Turn the lines of every item below into one numbered list, skipping blank lines and leaving the pictures out.

········

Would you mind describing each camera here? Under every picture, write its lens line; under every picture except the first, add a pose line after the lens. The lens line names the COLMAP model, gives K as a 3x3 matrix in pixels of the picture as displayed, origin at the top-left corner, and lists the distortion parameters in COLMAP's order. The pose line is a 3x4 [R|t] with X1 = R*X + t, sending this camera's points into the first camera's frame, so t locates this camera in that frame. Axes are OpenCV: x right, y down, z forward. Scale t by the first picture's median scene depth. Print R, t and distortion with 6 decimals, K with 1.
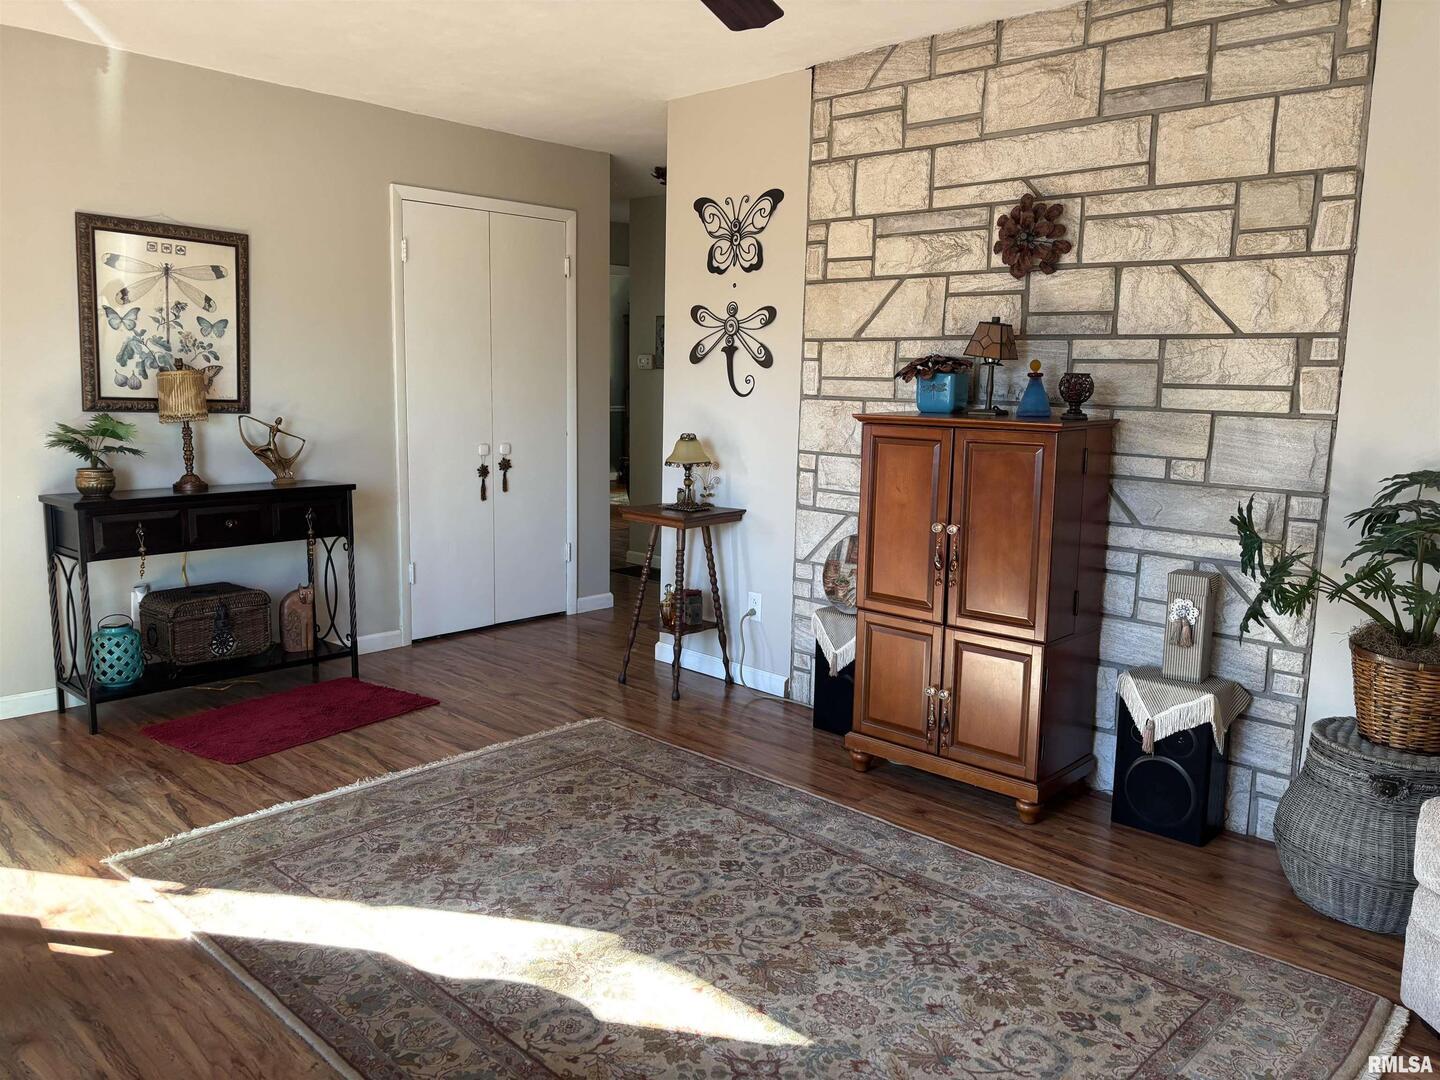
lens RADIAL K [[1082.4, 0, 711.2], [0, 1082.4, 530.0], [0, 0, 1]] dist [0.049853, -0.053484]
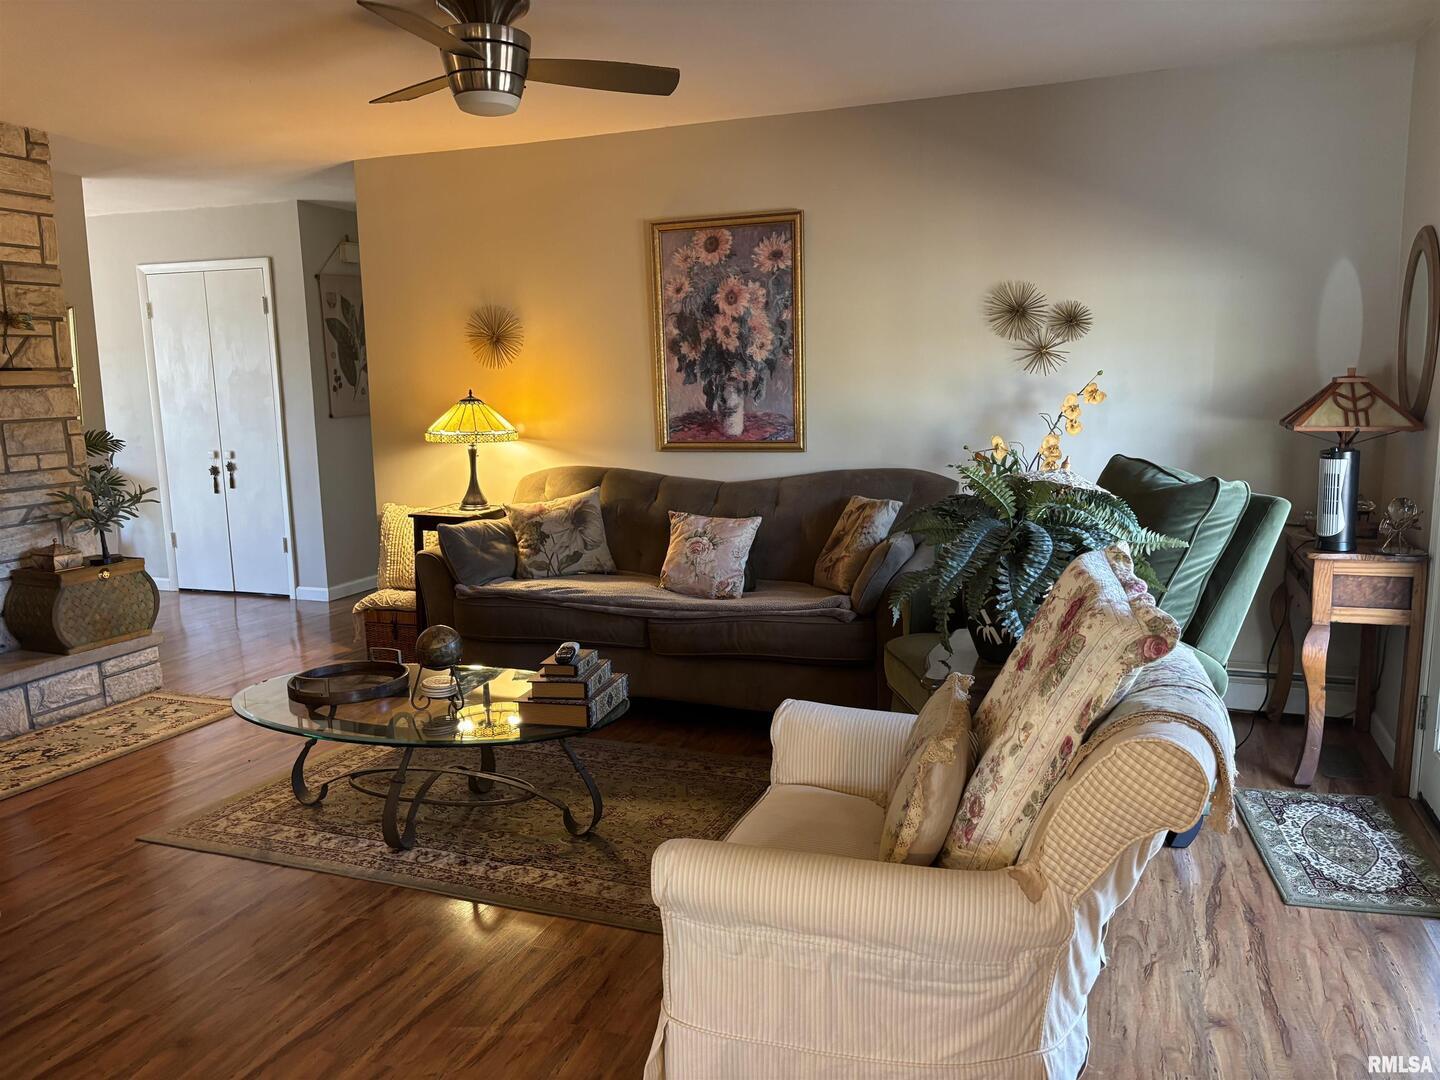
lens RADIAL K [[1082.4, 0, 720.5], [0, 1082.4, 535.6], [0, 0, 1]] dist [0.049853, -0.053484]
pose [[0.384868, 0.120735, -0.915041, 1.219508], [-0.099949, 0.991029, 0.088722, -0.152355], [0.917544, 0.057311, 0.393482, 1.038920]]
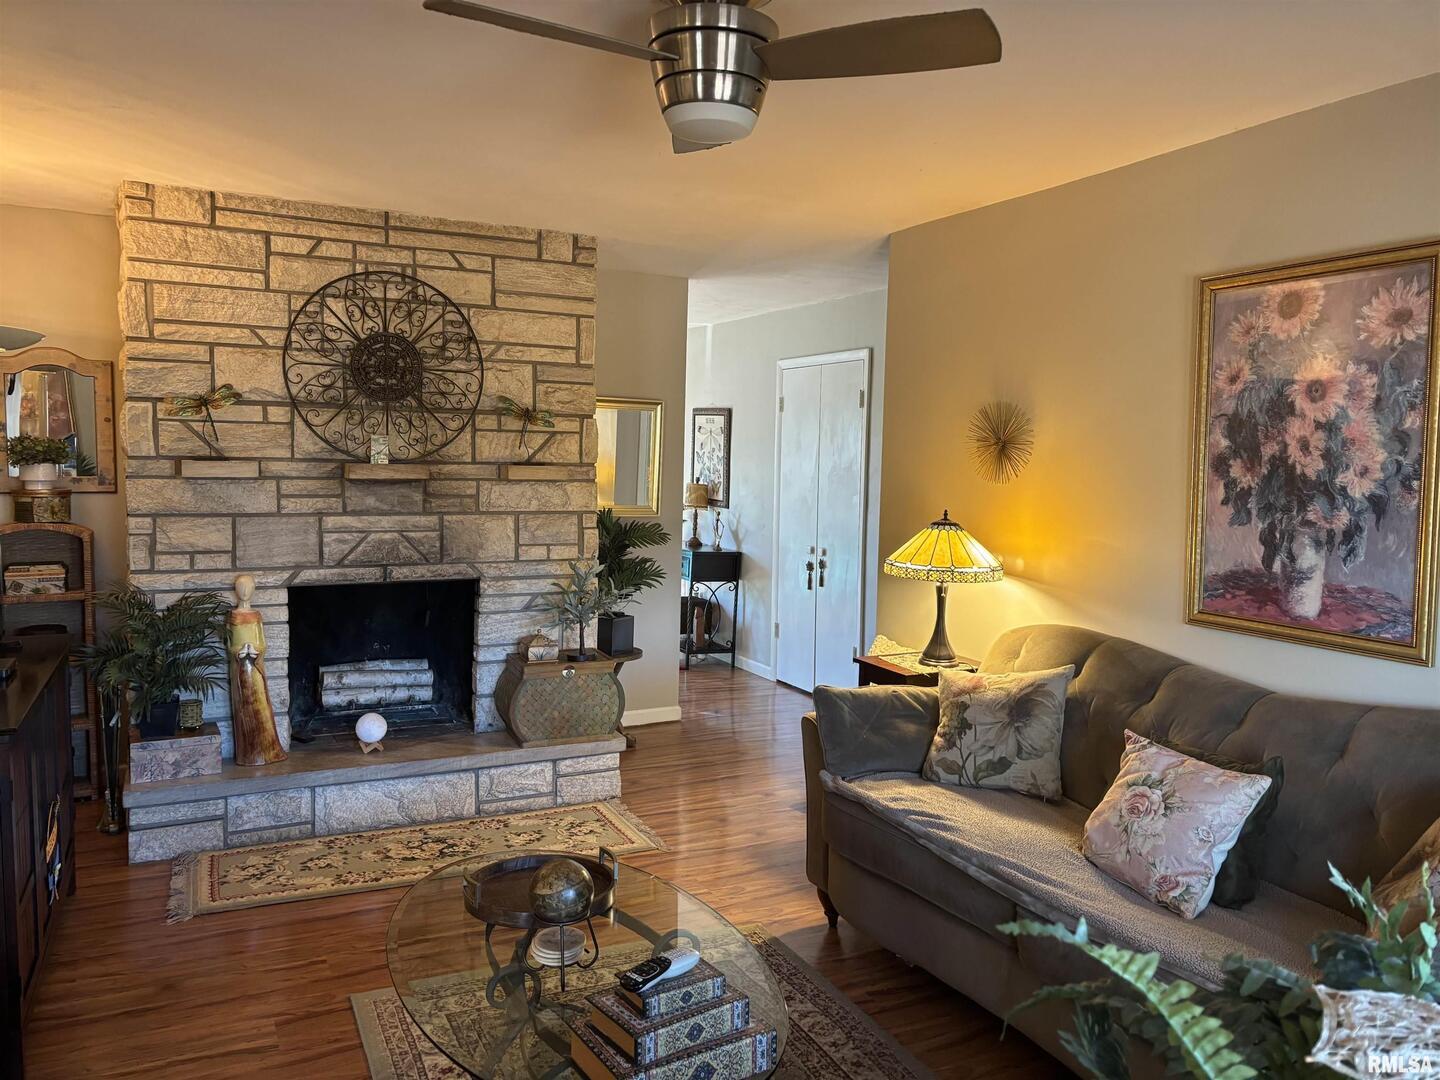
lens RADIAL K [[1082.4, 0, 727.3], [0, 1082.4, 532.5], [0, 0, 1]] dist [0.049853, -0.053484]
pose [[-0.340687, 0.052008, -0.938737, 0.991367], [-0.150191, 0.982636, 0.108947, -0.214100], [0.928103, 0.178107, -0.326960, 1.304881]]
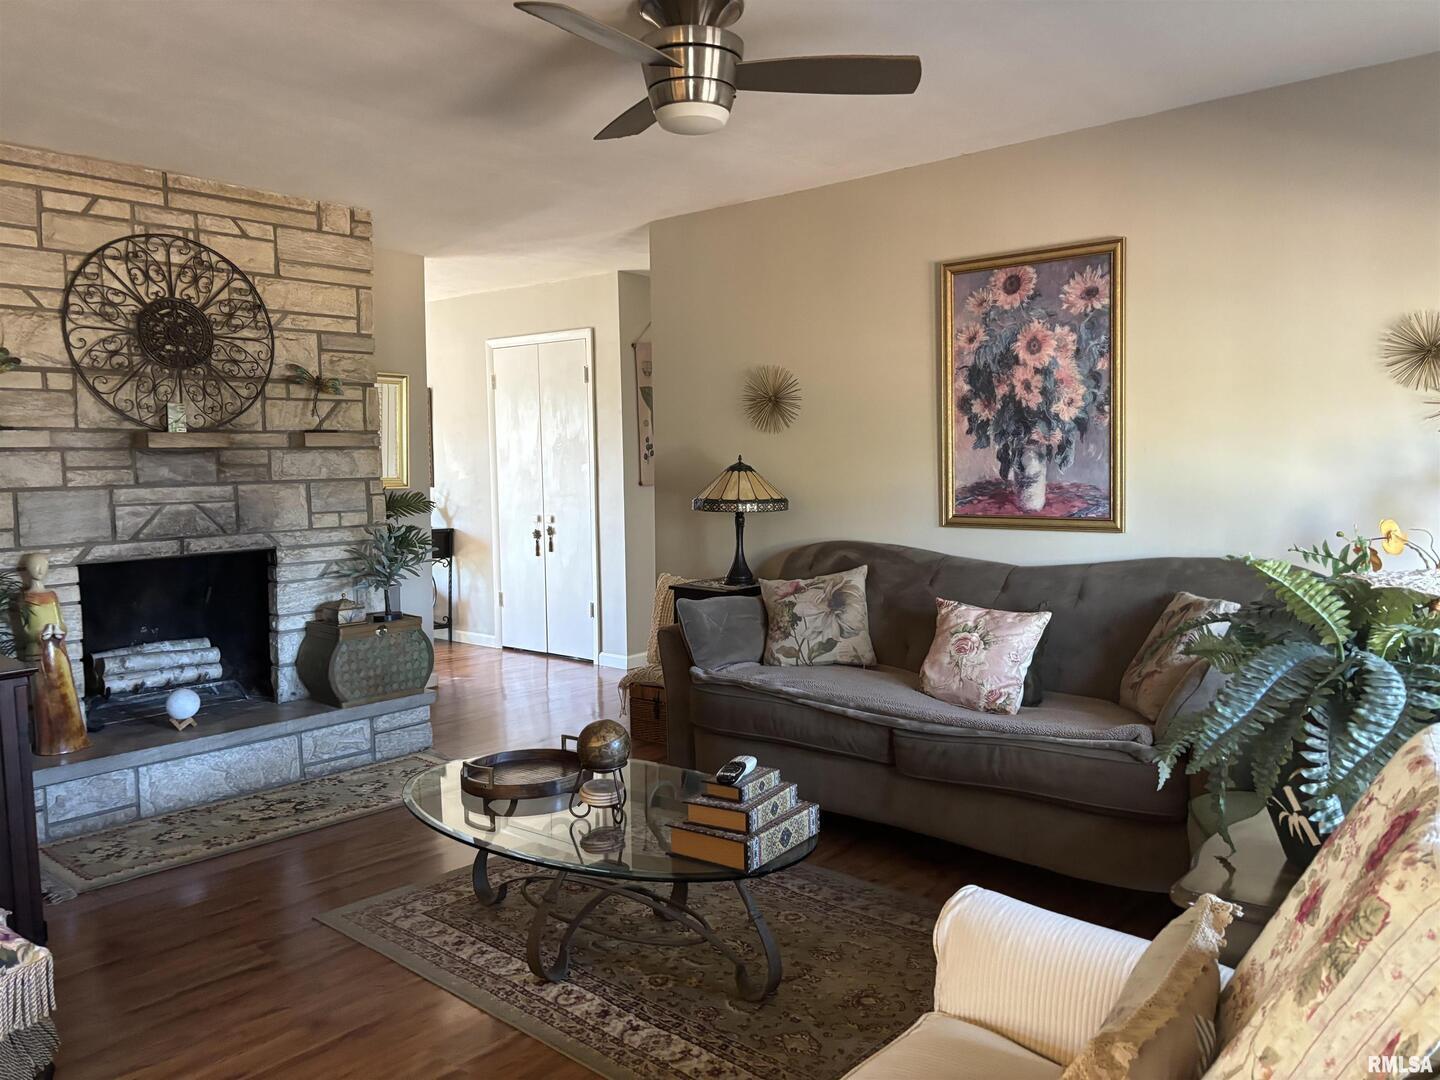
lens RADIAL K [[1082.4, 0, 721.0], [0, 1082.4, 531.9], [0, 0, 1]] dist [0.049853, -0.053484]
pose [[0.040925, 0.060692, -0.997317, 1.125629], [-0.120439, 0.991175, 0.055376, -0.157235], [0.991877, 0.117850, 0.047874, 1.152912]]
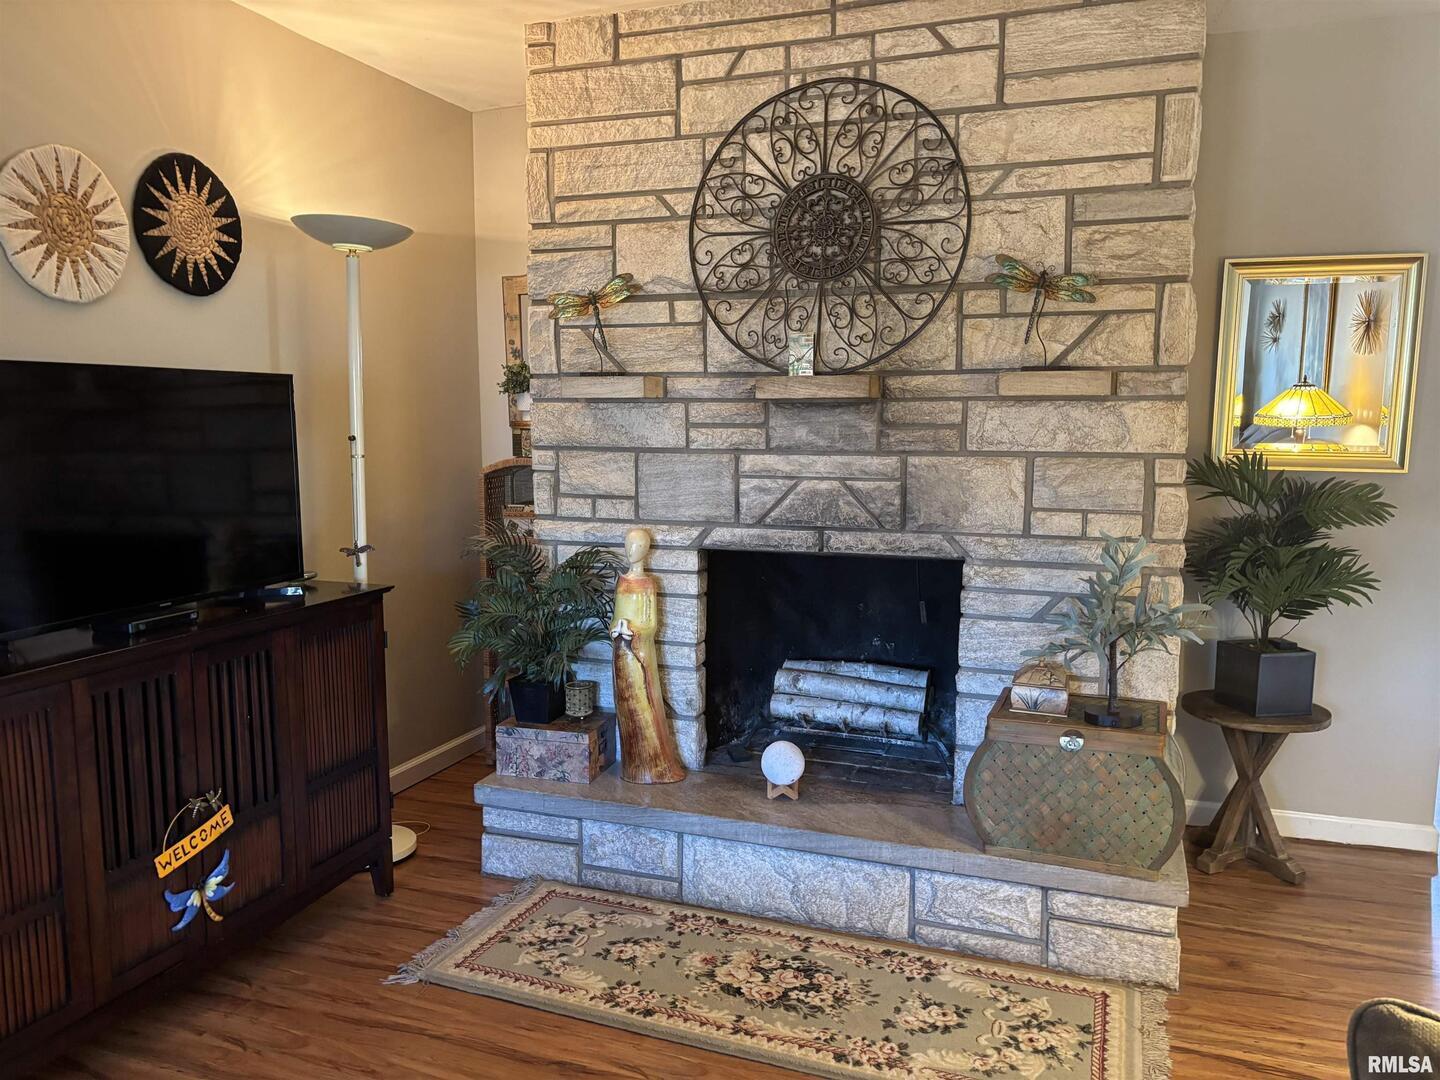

········

*Response to the exercise*:
1. Would you mind describing each camera here? Under every picture, write its lens line; under every picture except the first, add a pose line after the lens. The lens line names the COLMAP model, gives K as a 3x3 matrix in pixels of the picture as displayed, origin at the top-left corner, and lists the distortion parameters in COLMAP's order. The pose line is a 3x4 [R|t] with X1 = R*X + t, sending this camera's points into the first camera's frame, so t locates this camera in that frame. Axes are OpenCV: x right, y down, z forward. Scale t by the first picture's median scene depth. Print R, t and distortion with 6 decimals, K with 1.
2. lens RADIAL K [[1082.4, 0, 711.2], [0, 1082.4, 530.0], [0, 0, 1]] dist [0.049853, -0.053484]
3. lens RADIAL K [[1082.4, 0, 720.5], [0, 1082.4, 535.6], [0, 0, 1]] dist [0.049853, -0.053484]
4. pose [[0.384868, 0.120735, -0.915041, 1.219508], [-0.099949, 0.991029, 0.088722, -0.152355], [0.917544, 0.057311, 0.393482, 1.038920]]
5. lens RADIAL K [[1082.4, 0, 727.3], [0, 1082.4, 532.5], [0, 0, 1]] dist [0.049853, -0.053484]
6. pose [[-0.340687, 0.052008, -0.938737, 0.991367], [-0.150191, 0.982636, 0.108947, -0.214100], [0.928103, 0.178107, -0.326960, 1.304881]]
7. lens RADIAL K [[1082.4, 0, 721.0], [0, 1082.4, 531.9], [0, 0, 1]] dist [0.049853, -0.053484]
8. pose [[0.040925, 0.060692, -0.997317, 1.125629], [-0.120439, 0.991175, 0.055376, -0.157235], [0.991877, 0.117850, 0.047874, 1.152912]]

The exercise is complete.